IN WITNESS WHEREOF, each of the parties hereto has caused this Amendment to be executed as of the date first written above.

 

Total Delaware, Inc.
By:  /s/ Christophe Gerondeau                                    
Name:   Christophe Gerondeau
Title:   President

 

Signature Page to Amendment No. 1 to Voting Agreement


IN WITNESS WHEREOF, each of the parties hereto has caused this Amendment to be executed as of the date first written above.

 

Tellurian Inc.
By:   /s/ Meg Gentle
Name:   Meg Gentle
Title:   President and Chief Executive Officer

 

Tellurian Investments LLC
By:   /s/ Meg Gentle
Name:     Meg Gentle
Title:     President and Chief Executive Officer

 

/s/ Charif Souki
Charif Souki

 

Souki Family 2016 Trust
By:   /s/ Brooke A. Peterson
Name:   Brooke A. Peterson
Title:   Trust Protector

 

/s/ Martin Houston
Martin Houston

 

Signature Page to Amendment No. 1 to Voting Agreement


Annex A

Form of Dividend Letter

[                , 20        ]

[                             ]

Dear                         :

Reference is made to the Heads of Agreement dated April 3rd, 2019 (the “HOA”) between Tellurian Inc. (the “Company”) and Total Delaware, Inc. (“Total”) with respect to the participation of Total in the Driftwood LNG phase 1 project and the definitive agreements referred to in the HOA to be executed on or around the date hereof (the “Driftwood Definitive Agreements”).

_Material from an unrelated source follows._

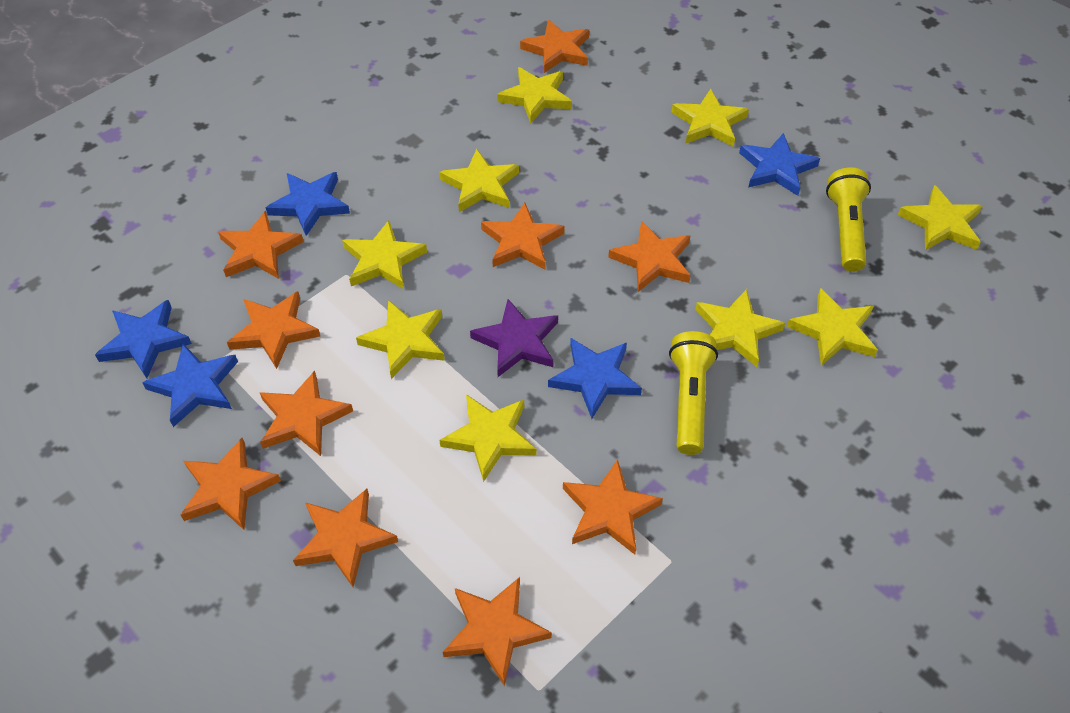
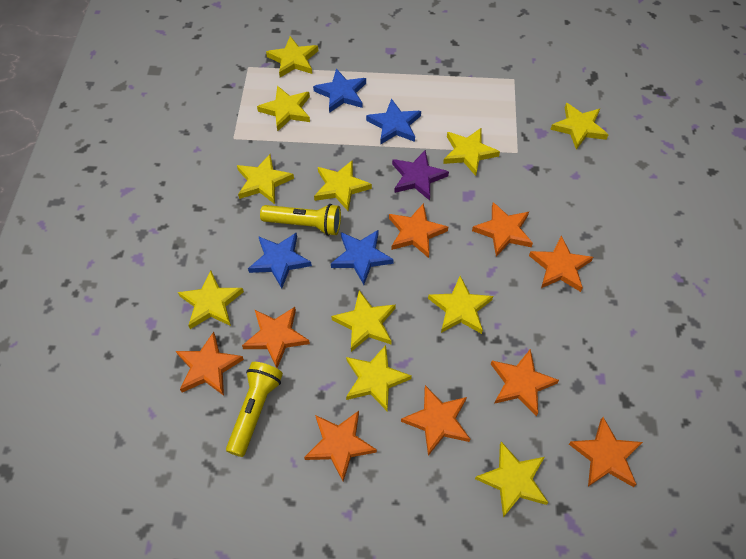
blue star: [95,300,192,378] [142,344,238,427] [266,172,350,236] [548,338,642,419] [739,133,820,196] = 5 -> [248,233,312,288] [313,68,366,113] [331,229,394,285] [366,98,421,145] = 4
orange star: [181,438,281,530] [218,211,304,279] [227,291,320,369] [259,371,353,456] [293,489,398,587] [443,577,552,686] [481,203,565,270] [520,20,589,73] [563,459,663,554] [608,221,691,292] = 10 -> [176,332,244,396] [242,307,310,368] [304,411,377,481] [389,203,448,258] [401,385,470,456] [472,202,533,257] [491,349,559,416] [529,236,593,292] [569,417,643,487] = 9
yellow star: [342,220,427,289] [356,300,445,379] [439,149,519,212] [439,394,537,482] [497,67,572,124] [672,89,749,147] [695,289,785,367] [787,288,878,366] [898,185,983,250] = 9 -> [178,271,244,329] [237,154,294,204] [257,86,310,132] [266,36,318,77] [314,160,372,211] [331,290,396,352] [346,345,412,411] [428,276,493,334] [443,128,500,176] [475,442,549,518] [550,103,608,150] = 11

Per your request, this letter is to confirm my intention, as a member of the Board of Directors (the “Board”) of the Company and subject to the closing of Total’s equity investment in the Phase 1 Project (as such term is defined in the Driftwood Definitive Agreements) in accordance with the terms of the Driftwood Definitive Agreements, to vote in favor of the declaration and payment of a dividend to the holders of common stock, par value $0.01, of the Company of a minimum of 50% of the Company’s available cash, subject to my fiduciary duties as a member of the Board and subject to the Board’s determination that there is sufficient surplus and other lawfully available funds to pay the dividend under Delaware law.